Não sou eu quem te engendra


No lado direito da cabeça, sob o cerelebo, tenho uma pilha na qual venho juntando tudo que senti até hoje ante tudo que vi até hoje sob tudo que escrevi até hoje para você e agora paro e sento e suspiro e franzo o cenho e limpo a garganta e leio.
Quem foi esse estranho que parece ter escrito quase tudo que pensei ter escrito?
Me dá um nó no estômago.
Quanta bobagem.
Que tamanha, que dolorosa ingenuidade.
Me choca a facilidade com que o estranho se deixou embebedar por suas próprias palavras.
Ele, o estranho, fez com que as palavras se voltassem contra mim.
Com isso, ele, o estranho,  produziu uma prova irrefutável da minha imprudência.

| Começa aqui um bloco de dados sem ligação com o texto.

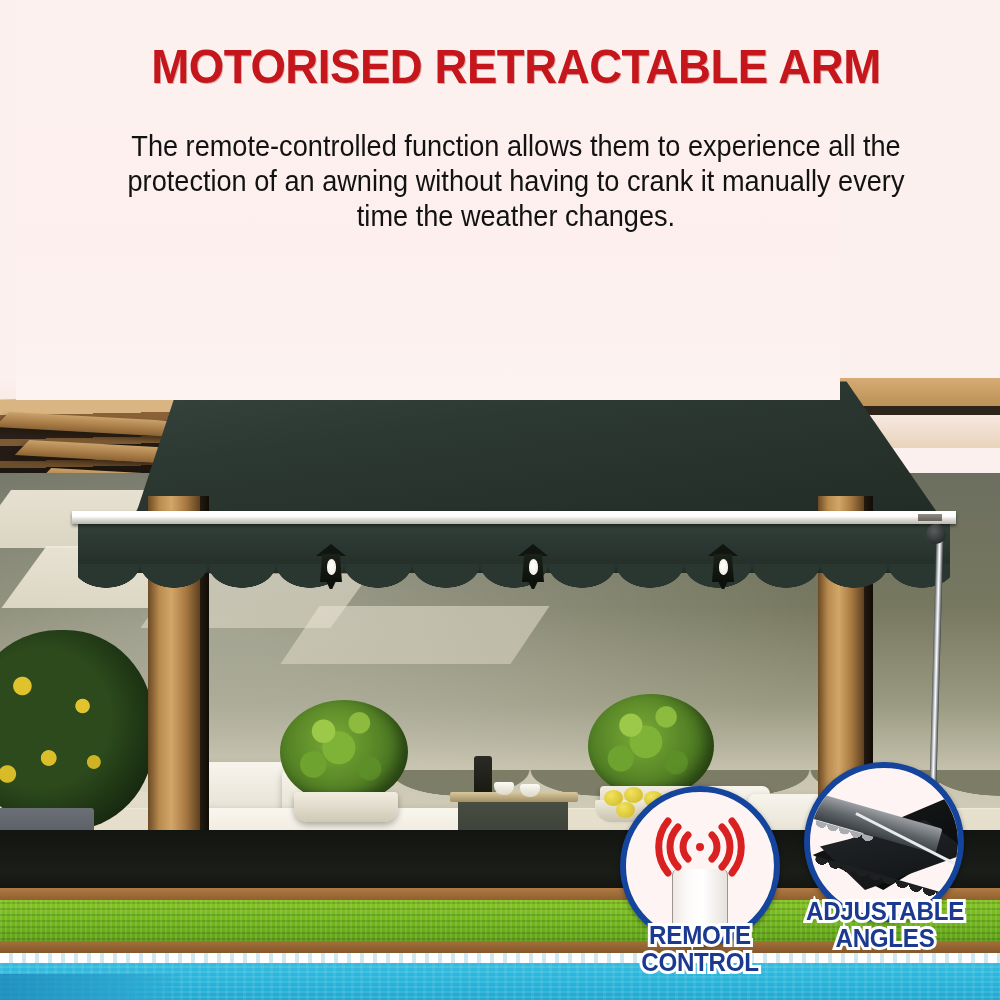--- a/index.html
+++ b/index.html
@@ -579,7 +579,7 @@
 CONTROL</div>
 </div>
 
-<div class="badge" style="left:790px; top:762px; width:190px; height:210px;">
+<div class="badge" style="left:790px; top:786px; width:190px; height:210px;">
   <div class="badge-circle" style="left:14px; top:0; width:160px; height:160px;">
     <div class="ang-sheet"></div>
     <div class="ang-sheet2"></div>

Como pôde ele me expor assim a uma pessoa como você? Oh god, sou um bobo. Um bobo triste.
Ele deixou meu sangue todo lá.
Gotejado no que agora é um frasco de veneno.
Ah, que invencível sensação de desperdício.
Se eu fosse sensato, me livraria da minha pilha, dando cabo da prova, fingindo que sou mais inteligente do que pareço. Mas não sei me desfazer do que escrevo.
É que escrevo com a paixão da magia.
Ontem estava atordoado de eflúvios etílicos, hoje estou aturdido da ressaca frustrante.
A mais terrível que pode haver.
A perturbação é meu estado natural, de uma forma ou de outra.
Preciso duma dor outra.
Por isso venho aqui a enésima vez, Sísifo, exercer este meu patético direito à dor embotada da última palavra.
Como todo bêbado convicto da necessidade da embriaguez, bebo muito além do que posso suportar.
Eis que a natureza me cobra o preço.
Como sempre, alto demais para os meus parcos recursos de alcoólatra alucinado.
Voltei para vomitar.
Verter a bile dessa fantástica bebedeira é tudo que me cabe.
Resta-me sorver o veneno.
Rezando para que seja antídoto àqueles delírios etílicos.
Eis aqui meu último brinde amargo a quem não merece uma única vírgula do que ele escreveu.